> _Records from a data source_:
○ ○ ○ ○ ○

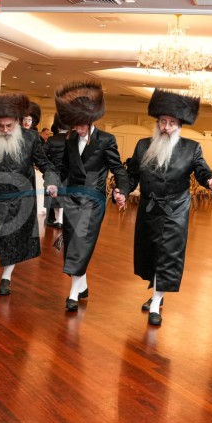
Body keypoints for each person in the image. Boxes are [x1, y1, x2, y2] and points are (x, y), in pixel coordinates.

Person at [124, 89, 212, 325]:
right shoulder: (142, 145)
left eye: (171, 123)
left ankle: (156, 303)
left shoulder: (191, 147)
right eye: (162, 122)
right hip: (148, 209)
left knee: (168, 255)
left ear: (179, 126)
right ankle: (156, 292)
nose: (165, 127)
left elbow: (202, 171)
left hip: (175, 210)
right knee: (150, 254)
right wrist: (122, 190)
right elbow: (132, 175)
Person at [0, 93, 59, 300]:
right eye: (1, 126)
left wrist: (51, 181)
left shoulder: (31, 137)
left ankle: (6, 278)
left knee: (13, 241)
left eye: (9, 126)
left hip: (20, 199)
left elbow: (45, 164)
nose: (5, 130)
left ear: (17, 121)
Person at [53, 81, 129, 311]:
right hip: (72, 199)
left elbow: (118, 169)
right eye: (74, 125)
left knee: (81, 244)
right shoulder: (69, 140)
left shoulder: (106, 140)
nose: (78, 129)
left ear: (91, 120)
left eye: (81, 124)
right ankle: (82, 286)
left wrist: (122, 190)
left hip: (93, 201)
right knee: (72, 245)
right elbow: (64, 168)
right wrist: (55, 184)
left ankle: (73, 295)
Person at [43, 115, 68, 229]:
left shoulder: (51, 139)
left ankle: (51, 219)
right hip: (67, 172)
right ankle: (61, 220)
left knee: (52, 196)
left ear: (58, 127)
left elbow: (43, 154)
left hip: (53, 171)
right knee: (64, 196)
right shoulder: (72, 140)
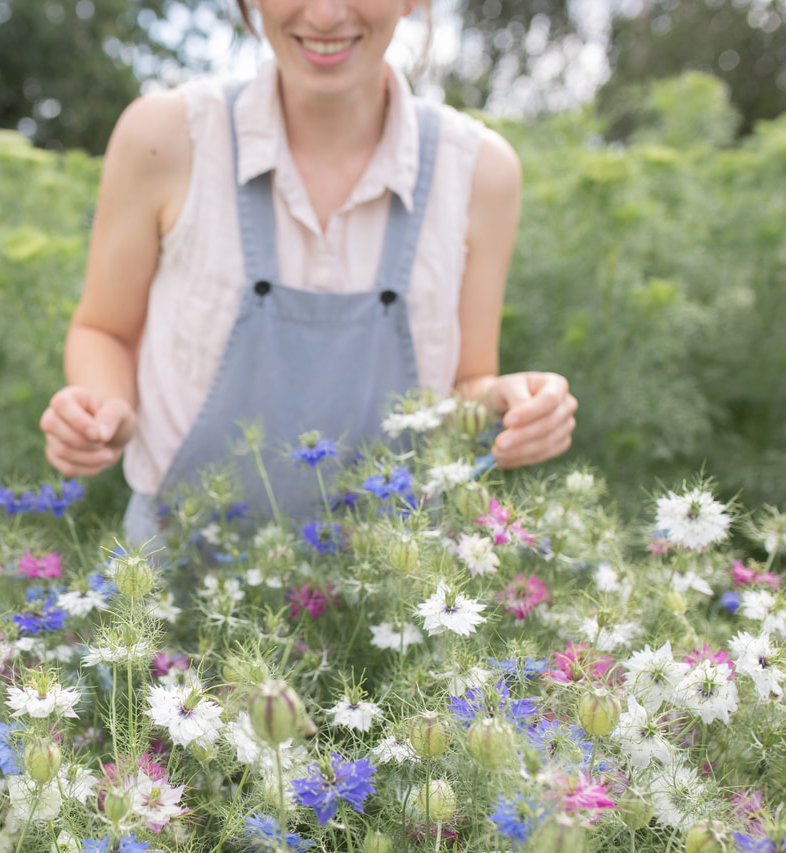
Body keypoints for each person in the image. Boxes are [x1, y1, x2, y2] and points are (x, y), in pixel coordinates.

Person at [39, 0, 578, 543]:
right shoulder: (166, 138)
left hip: (390, 579)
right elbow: (103, 329)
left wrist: (509, 400)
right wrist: (106, 408)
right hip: (177, 565)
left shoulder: (479, 171)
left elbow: (463, 386)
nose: (323, 15)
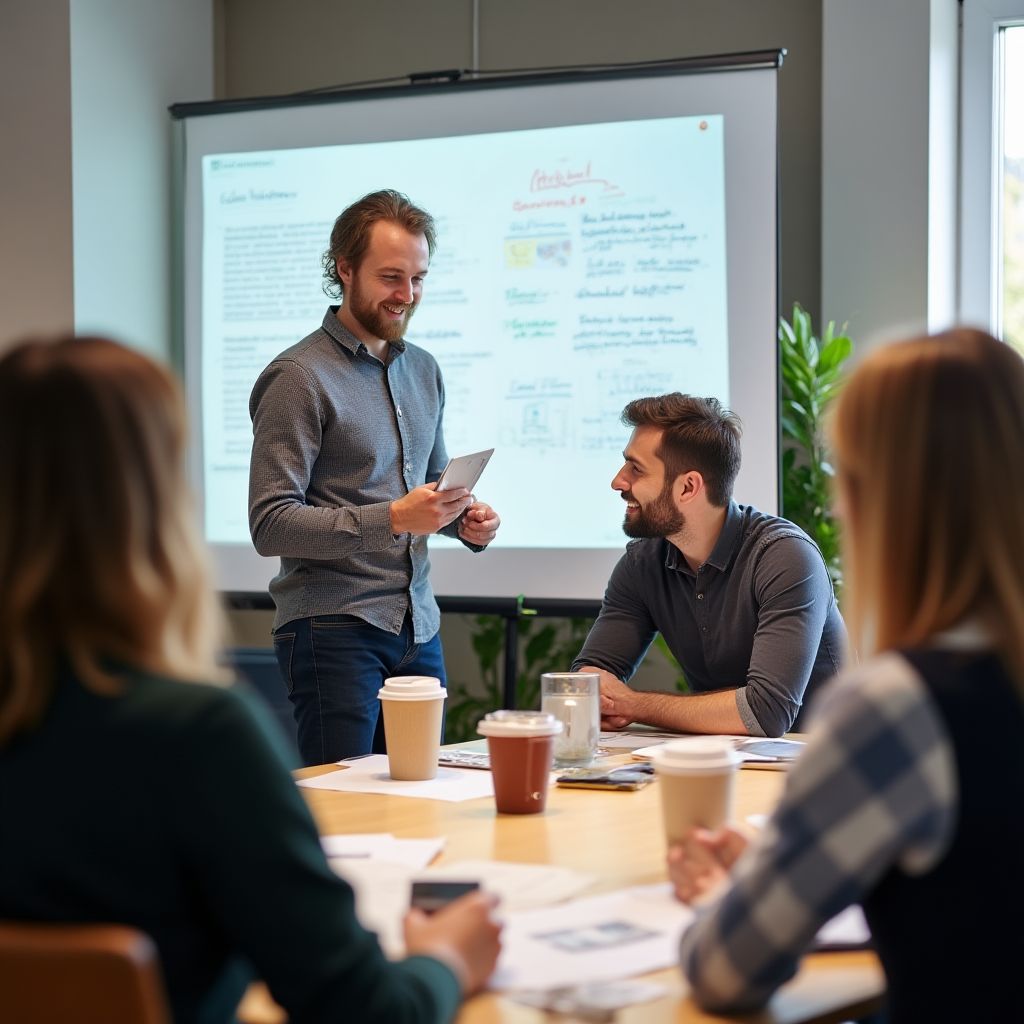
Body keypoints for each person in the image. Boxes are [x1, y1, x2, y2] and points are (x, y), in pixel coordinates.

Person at [0, 336, 501, 1024]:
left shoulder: (423, 371)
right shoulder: (194, 738)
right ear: (151, 503)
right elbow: (364, 1010)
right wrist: (447, 956)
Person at [671, 329, 1024, 1021]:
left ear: (881, 501)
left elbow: (725, 970)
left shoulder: (901, 704)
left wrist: (721, 891)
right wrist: (787, 867)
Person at [248, 189, 501, 766]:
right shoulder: (298, 378)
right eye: (391, 277)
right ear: (344, 268)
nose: (406, 295)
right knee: (347, 816)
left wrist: (466, 520)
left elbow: (432, 485)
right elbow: (270, 524)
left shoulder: (424, 369)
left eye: (418, 278)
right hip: (333, 629)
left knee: (420, 805)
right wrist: (390, 518)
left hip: (419, 627)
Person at [572, 393, 845, 737]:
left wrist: (631, 704)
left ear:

○ ○ ○ ○ ○

> _Work to complete_: Please give the entries above again exactly as written, leaving out any pictures.

> _Finished task_:
Body keypoints for each person in the image. Boxes are [x1, y1, x2, y2] and points are (x, y), in pixel coordinates.

Person at [124, 89, 212, 325]:
right shoulder: (142, 145)
left eye: (171, 123)
left ankle: (156, 303)
left shoulder: (191, 147)
right eye: (162, 122)
right hip: (148, 209)
left knee: (168, 255)
left ear: (179, 126)
right ankle: (156, 292)
nose: (165, 127)
left elbow: (202, 171)
left hip: (175, 210)
right knee: (150, 254)
right wrist: (122, 190)
right elbow: (132, 175)
Person at [0, 93, 59, 300]:
right eye: (1, 126)
left wrist: (51, 181)
left shoulder: (31, 137)
left ankle: (6, 278)
left knee: (13, 241)
left eye: (9, 126)
left hip: (20, 199)
left elbow: (45, 164)
nose: (5, 130)
left ear: (17, 121)
Person at [53, 81, 129, 311]:
right hip: (72, 199)
left elbow: (118, 169)
right eye: (74, 125)
left knee: (81, 244)
right shoulder: (69, 140)
left shoulder: (106, 140)
nose: (78, 129)
left ear: (91, 120)
left eye: (81, 124)
right ankle: (82, 286)
left wrist: (122, 190)
left hip: (93, 201)
right knee: (72, 245)
right elbow: (64, 168)
right wrist: (55, 184)
left ankle: (73, 295)
Person at [43, 115, 68, 229]:
left shoulder: (51, 139)
left ankle: (51, 219)
right hip: (67, 172)
right ankle: (61, 220)
left knee: (52, 196)
left ear: (58, 127)
left elbow: (43, 154)
left hip: (53, 171)
right knee: (64, 196)
right shoulder: (72, 140)
Body keypoints for each person in the image. Boxes are [x1, y1, x2, y2] and points are (x, y), in pixel coordinates.

Person at [39, 0, 578, 543]:
right shoulder: (166, 138)
left hip: (390, 579)
right elbow: (103, 329)
left wrist: (509, 400)
right wrist: (106, 408)
right hip: (177, 565)
left shoulder: (479, 171)
left elbow: (463, 386)
nose: (323, 15)
Body keypoints for each person in the image. Boxes are [x1, y1, x2, y2] and points are (x, y), in pixel coordinates.

Person at [0, 336, 501, 1024]:
left shoulder: (423, 371)
right shoulder: (194, 738)
right ear: (151, 503)
right elbow: (364, 1010)
right wrist: (447, 956)
Person at [671, 329, 1024, 1021]:
left ear: (881, 501)
left elbow: (725, 970)
left shoulder: (901, 704)
left wrist: (721, 891)
right wrist: (787, 867)
Person at [248, 189, 501, 766]:
right shoulder: (298, 378)
right eye: (391, 277)
right ear: (344, 268)
nose: (406, 295)
right knee: (347, 816)
left wrist: (466, 520)
left elbow: (432, 485)
right elbow: (270, 524)
left shoulder: (424, 369)
left eye: (418, 278)
right hip: (333, 629)
left knee: (420, 805)
right wrist: (390, 518)
left hip: (419, 627)
Person at [572, 393, 845, 737]:
left wrist: (631, 704)
left ear:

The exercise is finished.